The end of Fairest is like that. Levana stands before her mirror, and every trait and accoutrement coalesces into the villain we’ve been waiting for. It’s a powerful moment.
In the future, I wonder whether readers will continue to start the series with Cinder or go in chronological order, starting with Fairest. It’s the same dilemma faced by Narnia fans. C. S. Lewis wrote The Magician’s Nephew as the 6th book of his series, but chronically it is first. We even go so far as to have an “American order” and a “British order” for his books, and it does affect your interpretation of the series. For instance, the first we see of Narnia in The Lion, the Witch, and the Wardrobe is a lamppost in the middle of a snowy forest. In The Magician’s Nephew, we see how the lamppost got there. You can either be delighted to have a mystery finally solved, or read the other way, be delighted to see a minor point became an important icon.
I think Fairest is the same way. You can read it in chronological order, but I think what made it enjoyable for me was knowing Levana would fall, and seeing how she fell. The brief appearances of characters who become important in later books take on more significance. I especially enjoyed learning more about young Jacin Clay and Princess Winter. They are slated to be the main couple in the 5th and final book of the series, Winter¸ which comes out in November 2015.
I listened to the audiobook version, read by Rebecca Soler. She is again an excellent choice for the material, though Fairest provides few chances to Soler’s comic timing to shine as it did in Cress.

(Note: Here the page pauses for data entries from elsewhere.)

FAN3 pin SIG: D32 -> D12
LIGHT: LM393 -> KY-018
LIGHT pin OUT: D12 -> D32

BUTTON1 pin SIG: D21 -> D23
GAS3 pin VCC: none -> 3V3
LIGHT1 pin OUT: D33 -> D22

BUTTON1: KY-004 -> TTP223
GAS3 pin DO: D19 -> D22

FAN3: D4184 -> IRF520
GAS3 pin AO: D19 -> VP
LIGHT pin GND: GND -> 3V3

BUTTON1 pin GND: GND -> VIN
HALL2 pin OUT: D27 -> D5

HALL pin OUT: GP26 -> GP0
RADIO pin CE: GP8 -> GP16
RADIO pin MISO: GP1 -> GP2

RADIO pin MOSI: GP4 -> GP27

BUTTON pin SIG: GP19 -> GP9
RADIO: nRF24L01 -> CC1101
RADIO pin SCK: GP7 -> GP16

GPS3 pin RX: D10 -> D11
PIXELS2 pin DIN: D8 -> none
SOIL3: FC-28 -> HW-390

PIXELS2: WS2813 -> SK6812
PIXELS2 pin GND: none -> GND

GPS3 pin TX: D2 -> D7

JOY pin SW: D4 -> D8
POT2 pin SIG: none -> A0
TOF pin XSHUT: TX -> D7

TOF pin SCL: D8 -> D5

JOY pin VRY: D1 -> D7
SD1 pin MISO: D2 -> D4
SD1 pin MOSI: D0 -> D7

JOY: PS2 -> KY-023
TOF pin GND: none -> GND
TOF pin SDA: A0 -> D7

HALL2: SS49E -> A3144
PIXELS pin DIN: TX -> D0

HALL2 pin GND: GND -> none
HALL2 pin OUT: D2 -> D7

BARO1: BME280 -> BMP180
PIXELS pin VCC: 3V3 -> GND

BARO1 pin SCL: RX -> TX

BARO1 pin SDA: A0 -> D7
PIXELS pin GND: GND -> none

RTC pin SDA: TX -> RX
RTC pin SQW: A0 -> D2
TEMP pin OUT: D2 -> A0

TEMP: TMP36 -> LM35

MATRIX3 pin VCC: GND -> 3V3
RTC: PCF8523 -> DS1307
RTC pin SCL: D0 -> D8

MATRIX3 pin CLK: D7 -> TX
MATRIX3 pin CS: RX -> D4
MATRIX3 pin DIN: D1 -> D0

Fairest is shorter than the other books in the series, but comes with a preview of the first chapters of Winter, which promises to be a rousing conclusion to the series.
A fair warning to readers – if the other books in this series would earn a PG rating, Fairest probably gets a PG 13.
But 5 stars nonetheless. Well done, Marissa Meyer. Fairest is a fine tragedy with well-drawn characters.